_Exercise_
Go through the material below, noting each line where the string "Energetikai" appears, and give only the total.

_Records for the exercise_
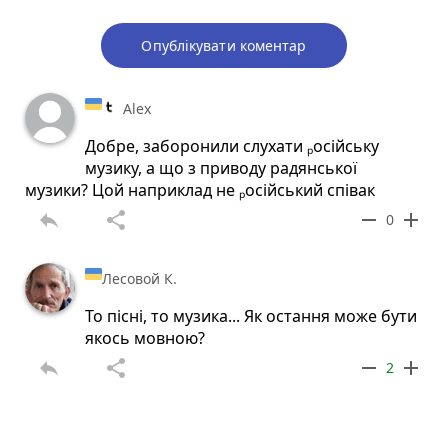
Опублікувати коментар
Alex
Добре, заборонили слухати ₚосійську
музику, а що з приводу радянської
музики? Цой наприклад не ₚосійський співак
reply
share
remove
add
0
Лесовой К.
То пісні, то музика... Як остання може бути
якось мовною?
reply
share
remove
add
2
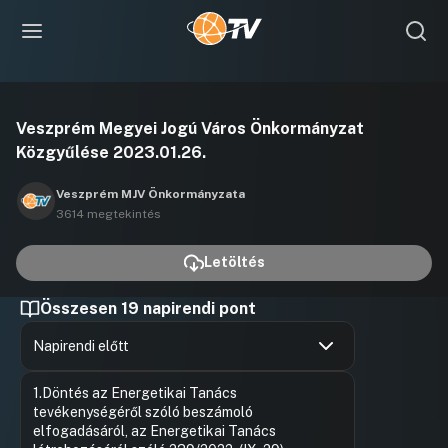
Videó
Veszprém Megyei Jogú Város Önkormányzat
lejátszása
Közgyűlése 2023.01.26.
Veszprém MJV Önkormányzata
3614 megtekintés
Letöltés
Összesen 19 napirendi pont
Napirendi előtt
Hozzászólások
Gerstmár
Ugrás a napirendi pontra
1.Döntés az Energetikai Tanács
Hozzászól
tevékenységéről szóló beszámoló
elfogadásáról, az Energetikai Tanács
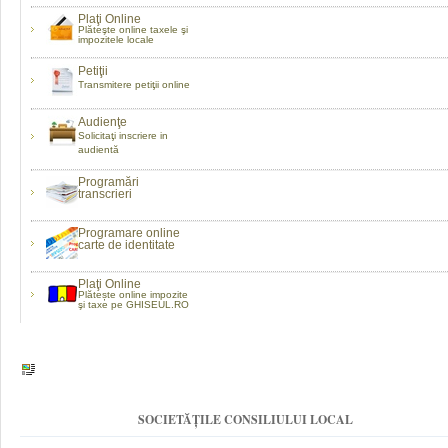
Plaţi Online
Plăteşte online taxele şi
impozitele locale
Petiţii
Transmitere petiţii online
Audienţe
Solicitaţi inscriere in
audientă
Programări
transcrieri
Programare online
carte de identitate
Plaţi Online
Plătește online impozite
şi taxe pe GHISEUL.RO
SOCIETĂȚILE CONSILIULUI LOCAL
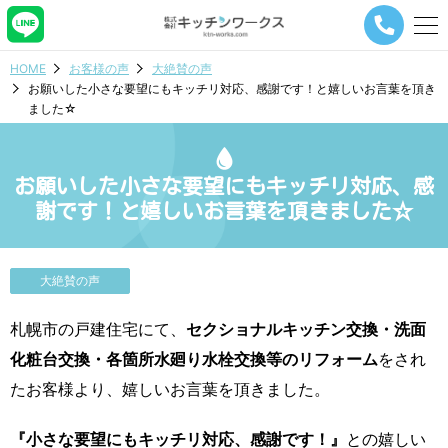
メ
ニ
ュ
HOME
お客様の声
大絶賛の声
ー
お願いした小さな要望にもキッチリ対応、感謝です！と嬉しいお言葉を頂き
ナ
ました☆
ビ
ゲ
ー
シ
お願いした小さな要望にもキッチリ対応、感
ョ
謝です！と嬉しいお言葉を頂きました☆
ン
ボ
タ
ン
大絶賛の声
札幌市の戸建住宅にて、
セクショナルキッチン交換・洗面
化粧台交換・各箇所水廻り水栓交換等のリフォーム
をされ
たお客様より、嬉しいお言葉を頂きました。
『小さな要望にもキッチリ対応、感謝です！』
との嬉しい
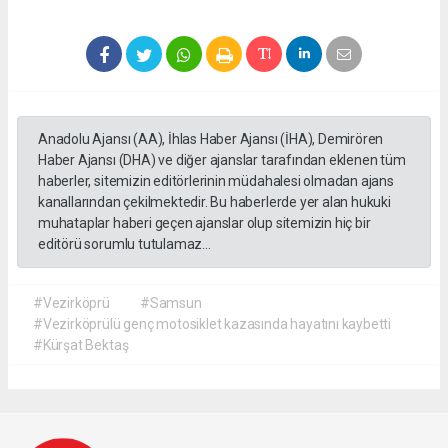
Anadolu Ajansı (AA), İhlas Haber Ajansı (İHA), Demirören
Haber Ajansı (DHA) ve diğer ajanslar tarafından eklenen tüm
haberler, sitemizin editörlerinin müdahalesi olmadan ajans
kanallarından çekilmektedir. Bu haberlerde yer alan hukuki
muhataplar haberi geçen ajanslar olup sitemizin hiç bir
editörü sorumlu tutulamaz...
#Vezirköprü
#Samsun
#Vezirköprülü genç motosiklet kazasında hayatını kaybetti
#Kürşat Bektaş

_Answer box_
2